Tips for Assessing Your Vendor Opportunities as a MSSP
Often, MSSPs hear the term, “this is a great opportunity,” from vendors they work with. I don’t think there is a term that could be more subjective, and I think it is worth examining what a “great opportunity” for MSSPs really looks like in today’s cybersecurity market.
I firmly believe that a vendor-MSSP partnership will flourish when both parties agree that it’s the MSSP’s opportunity to grow their business and that the vendor is there to provide foundational support of the MSSP’s efforts in making the most of that great opportunity.
That sounds good in reality, but how can partners validate opportunities before investing time, resources and people? Here are some recommended tips for assessing those great opportunities.
Start by Answering Key Questions
First, let’s start with defining what MSSPs are trying to do. From my experience, I see that when MSSPs are pulling their efforts, their time, and their resources together to bring a service offering to market — whether it be XDR, SD-WAN, or a SOC offering — they are building their go-to-market plans based on answers to four key questions:
- After putting resources up front, how long is it going to take until we can turn on customer #1?
- How profitable will the service be?
- What are the continuations of that service?
- What is the business model or financial model of that service?
A good vendor will spend a considerable amount of time creating a “recipe for success” that puts resources and people in place to help partners confidently address these key questions.
The Ingredients of the MSSP Recipe for Success
A good way to look at how to be successful for MSSPs is to think about the ingredients in the recipe for success. As with any delicious venture in the kitchen you must start with good ingredients. Therefore, the most important ingredient in MSSP success is having the right technology from the right vendor who has put in the time to make sure all these ingredients work together.
Ingredient #1 – An Integrate-able and Integrated Solution
The right technology must be both “integrate-able” and integrated. These appear to be the same attributes, but they actually are different. An integrate-able solution means you can integrate this technology into your business. It must have all the right extensions because maybe you don’t use one console for everything. You may use tools and solutions from different vendors — like your business reporting or your ticket-tracking system. In short, you need technology that can be used with other technologies. Most companies I know, already have some technology in place!
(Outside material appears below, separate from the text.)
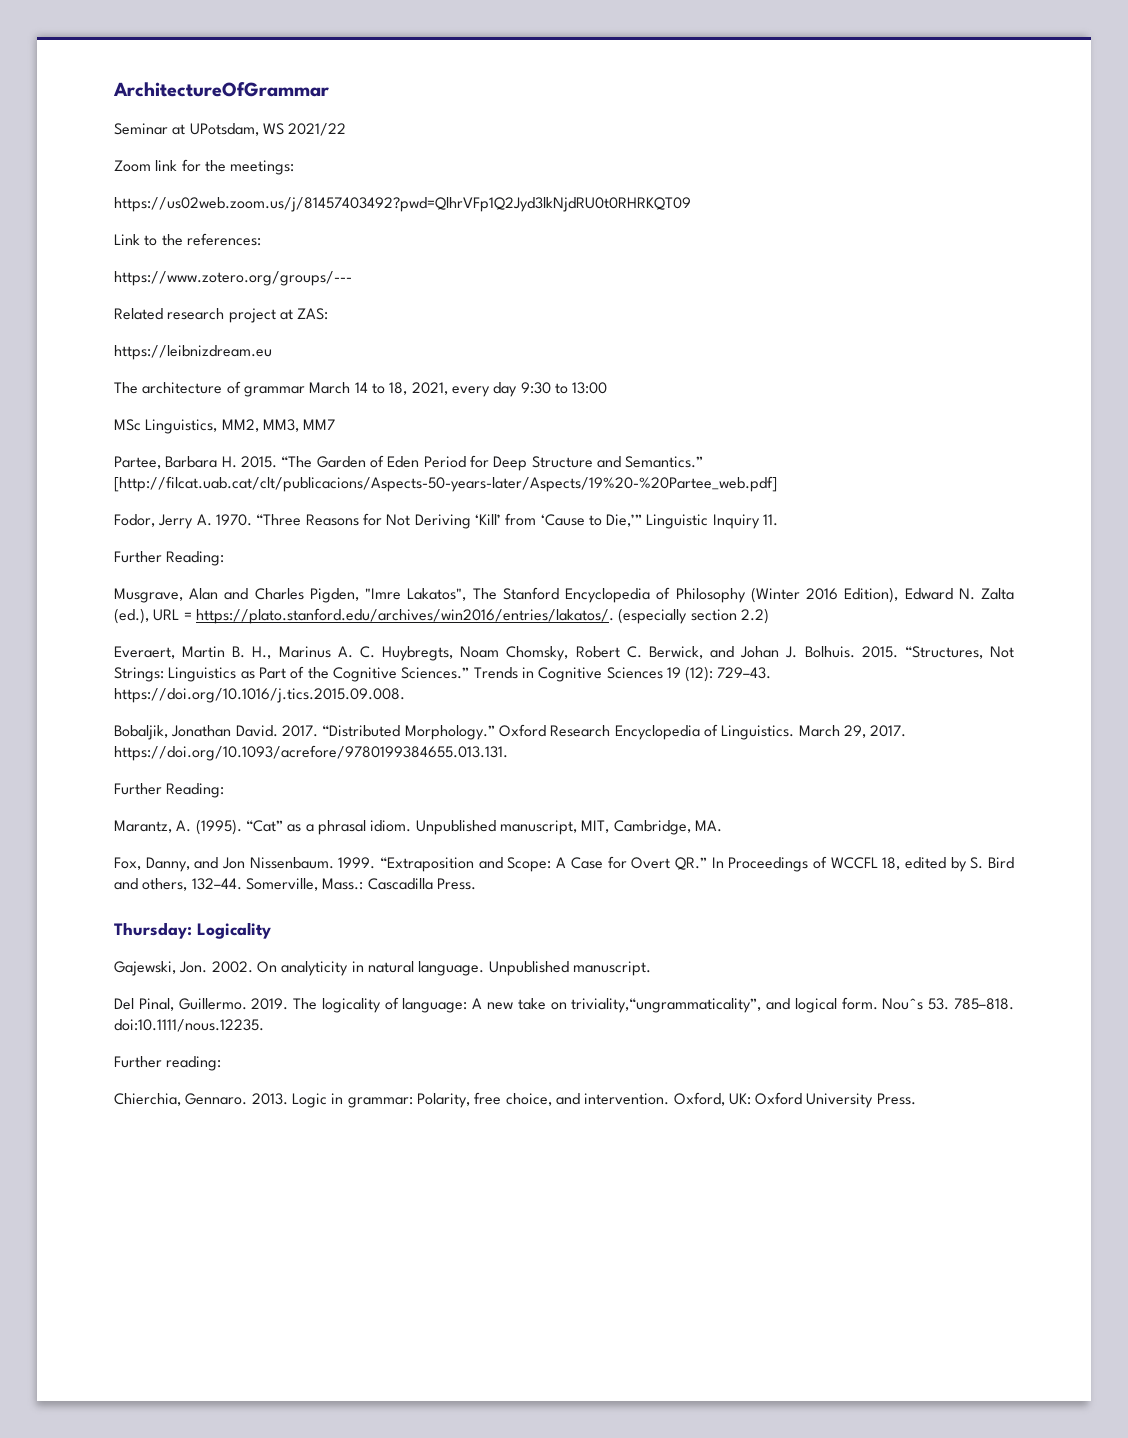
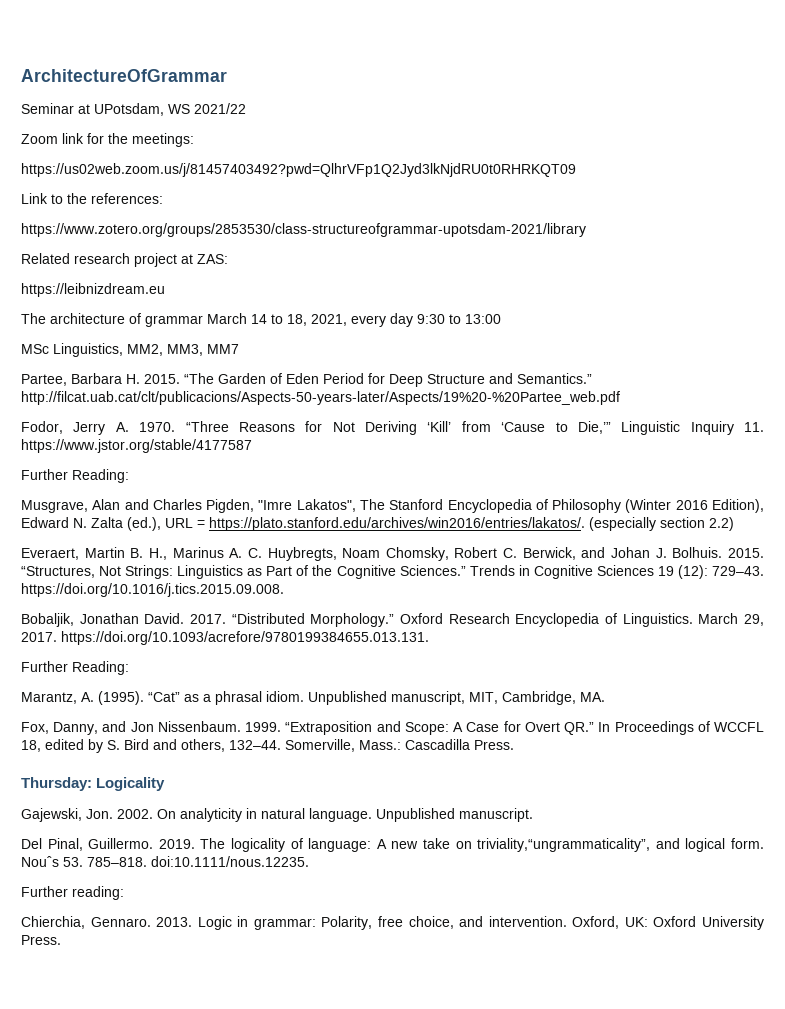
[114,271,352,286] https://www.zotero.org/groups/--- -> [21,223,586,237] https://www.zotero.org/groups/2853530/class-structureofgrammar-upotsdam-2021/library
[114,476,777,492] [http://filcat.uab.cat/clt/publicacions/Aspects-50-years-later/Aspects/19%20-%20Partee_web.pdf] -> [21,391,620,405] http://filcat.uab.cat/clt/publicacions/Aspects-50-years-later/Aspects/19%20-%20Partee_web.pdf
(779, 520) none -> [21,439,252,453] https://www.jstor.org/stable/4177587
Now, the right technology must also be “integrated,” meaning that it must be extensible. So, if you start with a security footprint that offers SOC services, you want to be able to quickly move the technology into your network from an SD-WAN perspective. Or, you want to be able to add XDR to it. For the long term, you need a solution that can quickly expand your services portfolio. It’s always faster to expand within a portfolio of products than it is to go off and pay the price of integrating all different, disparate vendors.
Ingredient #2 – Enablement
The second ingredient in the MSSP recipe for success is enablement. If a vendor’s idea of enablement is: “Hey, sign up for my channel program and access a whole bunch of training” — then that vendor shouldn’t get your business because everyone in the market does that. A good vendor is going give you access to people who have been in the industry for years, who know this type of work inside and out, and who have taken this experience and built repeatable pathways to service offerings that partners can take advantage of.
Additionally, a good vendor will create a lab environment where MSSPs can demonstrate the technology to their customers. And you want a vendor that will spend the time actually training your salespeople on how to talk about business value, a much stronger selling point than product value.
Ingredient #3 – Good People
The vendor you want to work with should surround you with people who really understand your business and have walked in your shoes. This includes access to sales engineers who understand your needs from your perspective: what your business objectives are, what your metrics are and what success looks like in your business.
This is where a good vendor’s offer development team comes in. Working with vendors that use terms like “time-to-revenue,” “best practices,” and “offer lifecycle” will help you determine if this is a product vendor or a technology partner.
Final Thoughts
MSSP’s that spend the time interviewing technology providers to make sure a vendor sees their role as not just providing differentiated technology but also surrounding their partners with people and processes that enable service development will benefit from the time spent in separating the wheat from the chaff in this very complex market. A vendor’s role, after all, is all about enabling partners with a plan that will quickly drive success.